The class parses string-based mathematical expressions using Python's ast module and evaluates them numerically with FinchGE's protected mathematical operators. It supports multi-variable expressions, constant expressions, NumPy-style column syntax such as x[:, 0], and automatic detection of required input features.
Key Features
- Parse mathematical expressions from strings (e.g.,
sin(x0) + x1**2) - Automatic variable detection (
x0,x1,x2, ... OR in array slice formatx[: 0],x[: 1],x[: 2], ...) - Protected numerical functions for common symbolic regression operators
- Structural complexity metrics (node count and depth)

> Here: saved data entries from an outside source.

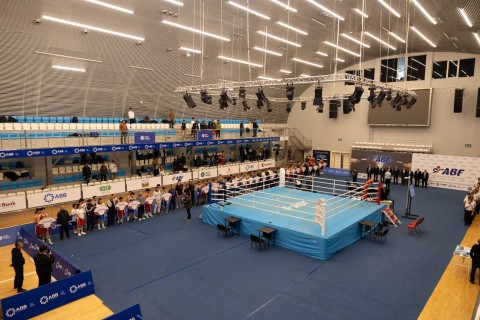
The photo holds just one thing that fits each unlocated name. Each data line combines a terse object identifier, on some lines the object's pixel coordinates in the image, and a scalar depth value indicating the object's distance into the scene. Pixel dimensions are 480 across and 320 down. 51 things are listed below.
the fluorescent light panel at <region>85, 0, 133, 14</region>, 11.96
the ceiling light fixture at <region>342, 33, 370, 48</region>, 20.23
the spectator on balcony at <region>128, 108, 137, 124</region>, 19.69
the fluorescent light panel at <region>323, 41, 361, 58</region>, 21.58
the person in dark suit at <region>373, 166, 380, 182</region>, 25.23
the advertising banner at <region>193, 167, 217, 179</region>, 20.54
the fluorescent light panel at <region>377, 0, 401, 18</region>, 14.23
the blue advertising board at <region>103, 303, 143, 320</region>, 5.70
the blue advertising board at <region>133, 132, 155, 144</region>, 18.05
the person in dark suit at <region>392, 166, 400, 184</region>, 25.11
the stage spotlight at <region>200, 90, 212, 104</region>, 17.17
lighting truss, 11.95
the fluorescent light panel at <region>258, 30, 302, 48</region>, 18.42
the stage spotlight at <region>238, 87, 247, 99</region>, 16.25
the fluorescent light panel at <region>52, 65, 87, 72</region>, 15.23
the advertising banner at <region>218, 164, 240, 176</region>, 22.54
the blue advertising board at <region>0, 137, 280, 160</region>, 13.55
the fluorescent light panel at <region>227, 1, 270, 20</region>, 13.60
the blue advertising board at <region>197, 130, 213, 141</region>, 21.52
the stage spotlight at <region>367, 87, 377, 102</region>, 14.81
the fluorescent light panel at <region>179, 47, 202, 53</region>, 18.09
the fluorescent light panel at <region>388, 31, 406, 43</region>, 19.56
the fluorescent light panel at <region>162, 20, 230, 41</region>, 14.80
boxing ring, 10.82
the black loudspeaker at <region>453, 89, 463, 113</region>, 23.74
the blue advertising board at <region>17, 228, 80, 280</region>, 8.37
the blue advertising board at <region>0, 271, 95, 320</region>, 6.77
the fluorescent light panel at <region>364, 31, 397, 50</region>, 19.92
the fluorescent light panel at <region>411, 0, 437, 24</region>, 13.26
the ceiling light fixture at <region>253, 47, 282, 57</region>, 20.57
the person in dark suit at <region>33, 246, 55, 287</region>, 7.79
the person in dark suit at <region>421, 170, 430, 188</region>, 23.52
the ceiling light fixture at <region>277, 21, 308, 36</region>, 17.53
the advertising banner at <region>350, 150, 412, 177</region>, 25.21
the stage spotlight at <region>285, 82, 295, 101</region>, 14.13
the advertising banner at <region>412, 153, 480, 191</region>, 21.94
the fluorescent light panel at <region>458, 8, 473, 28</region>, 12.75
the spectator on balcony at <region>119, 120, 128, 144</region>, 17.38
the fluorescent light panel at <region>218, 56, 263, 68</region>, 20.31
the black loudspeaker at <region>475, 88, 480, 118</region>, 22.92
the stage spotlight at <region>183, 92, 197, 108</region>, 18.31
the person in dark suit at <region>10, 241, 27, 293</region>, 8.14
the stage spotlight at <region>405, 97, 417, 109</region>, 19.14
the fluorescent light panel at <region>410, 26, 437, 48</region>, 18.58
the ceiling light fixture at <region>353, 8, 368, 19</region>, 15.65
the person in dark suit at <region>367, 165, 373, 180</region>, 25.27
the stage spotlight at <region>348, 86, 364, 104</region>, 14.23
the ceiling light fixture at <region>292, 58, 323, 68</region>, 24.25
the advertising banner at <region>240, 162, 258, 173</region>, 24.42
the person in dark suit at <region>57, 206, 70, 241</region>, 12.44
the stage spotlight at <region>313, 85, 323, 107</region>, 13.23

- Restricted AST validation to reject unsupported Python syntax
- Safe handling of constant-only expressions
Basic Usage
from finchge.symbolic.expression import SymbolicExpression
phenotype = "sin(x0) + x1**2"
expr = SymbolicExpression(phenotype)
y = expr.eval(X)
GERegressor
GERegressor is a scikit-learn compatible estimator for symbolic regression
built on top of GrammaticalEvolution class.

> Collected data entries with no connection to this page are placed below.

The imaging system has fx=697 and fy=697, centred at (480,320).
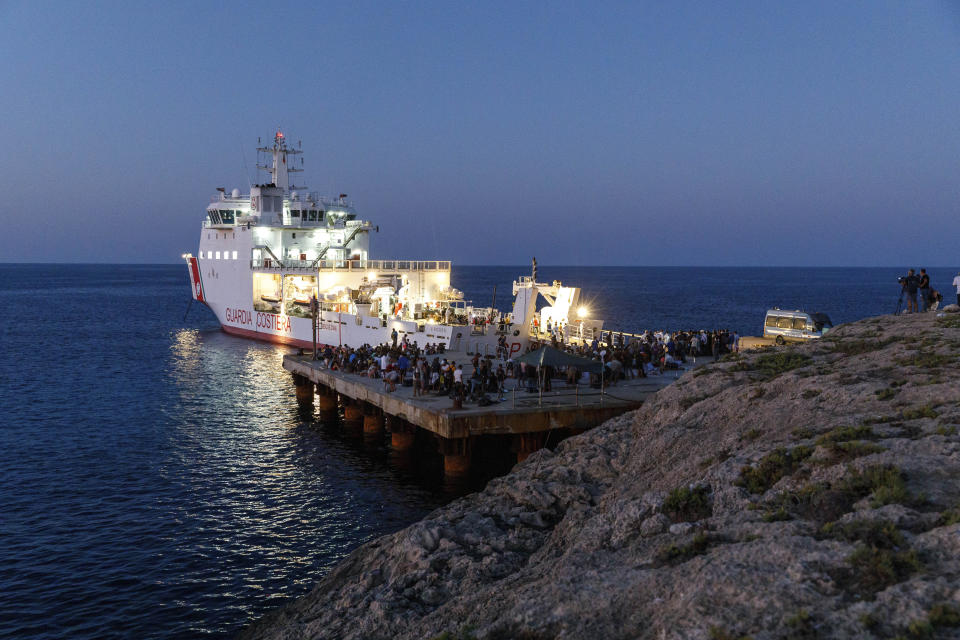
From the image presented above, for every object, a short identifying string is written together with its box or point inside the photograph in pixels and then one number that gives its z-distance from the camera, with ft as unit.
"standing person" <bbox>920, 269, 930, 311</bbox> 71.58
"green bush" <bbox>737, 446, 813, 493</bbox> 28.71
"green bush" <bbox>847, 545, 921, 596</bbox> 20.24
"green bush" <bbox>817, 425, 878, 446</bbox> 30.22
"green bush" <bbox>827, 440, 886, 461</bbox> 28.35
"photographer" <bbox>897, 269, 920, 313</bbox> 72.02
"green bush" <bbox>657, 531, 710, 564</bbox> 24.82
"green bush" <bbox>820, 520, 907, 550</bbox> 21.95
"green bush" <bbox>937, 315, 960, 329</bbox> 53.52
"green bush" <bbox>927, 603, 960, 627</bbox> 17.87
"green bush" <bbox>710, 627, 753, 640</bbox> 19.03
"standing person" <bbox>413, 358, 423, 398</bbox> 69.72
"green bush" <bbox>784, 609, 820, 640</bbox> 18.72
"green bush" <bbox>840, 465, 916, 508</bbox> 24.25
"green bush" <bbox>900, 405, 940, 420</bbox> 32.14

It searches for mathematical expressions that best fit a dataset by evolving programs defined by a grammar.
The estimator follows the familiar fit / predict interface used in scikit-learn, making it easier to work with symbolic regression.
How it works
GERegressor evolves candidate expressions using a grammar that defines the space of valid mathematical programs.
Each individual in the population represents a genotype that is mapped to a symbolic expression (phenotype),
which is then evaluated on the training data using one or more fitness functions.

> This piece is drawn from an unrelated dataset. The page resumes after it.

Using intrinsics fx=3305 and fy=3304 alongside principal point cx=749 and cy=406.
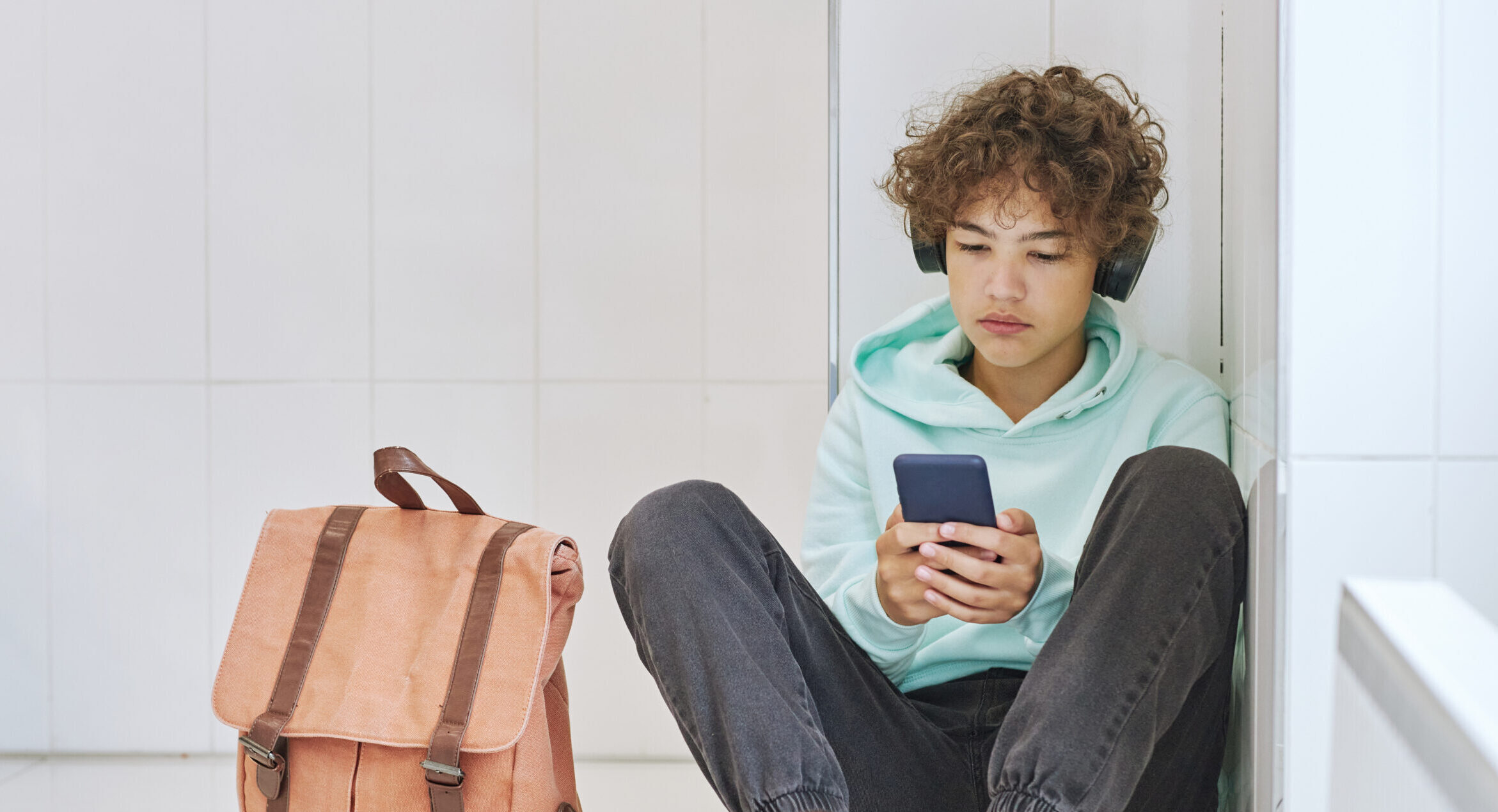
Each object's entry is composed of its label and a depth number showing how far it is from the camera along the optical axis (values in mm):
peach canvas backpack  2600
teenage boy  2399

After the evolutionary run finishes, the estimator stores the results and selects an individual whose expression will be used for prediction.
Basic usage
model = GERegressor(grammar=grammar,
config=config,
fitness_functions=fitness_fn)
model.fit(X_train, y_train)
predictions = model.predict(X_test)
Selecting a model
For single-objective optimization, the best individual found during evolution is automatically selected.
For multi-objective optimization, multiple trade-off solutions may exist (e.g., accuracy vs. expression complexity). In this case, a model can be manually selected:
This allows us to choose expressions that balance accuracy, simplicity, or interpretability depending on their use case.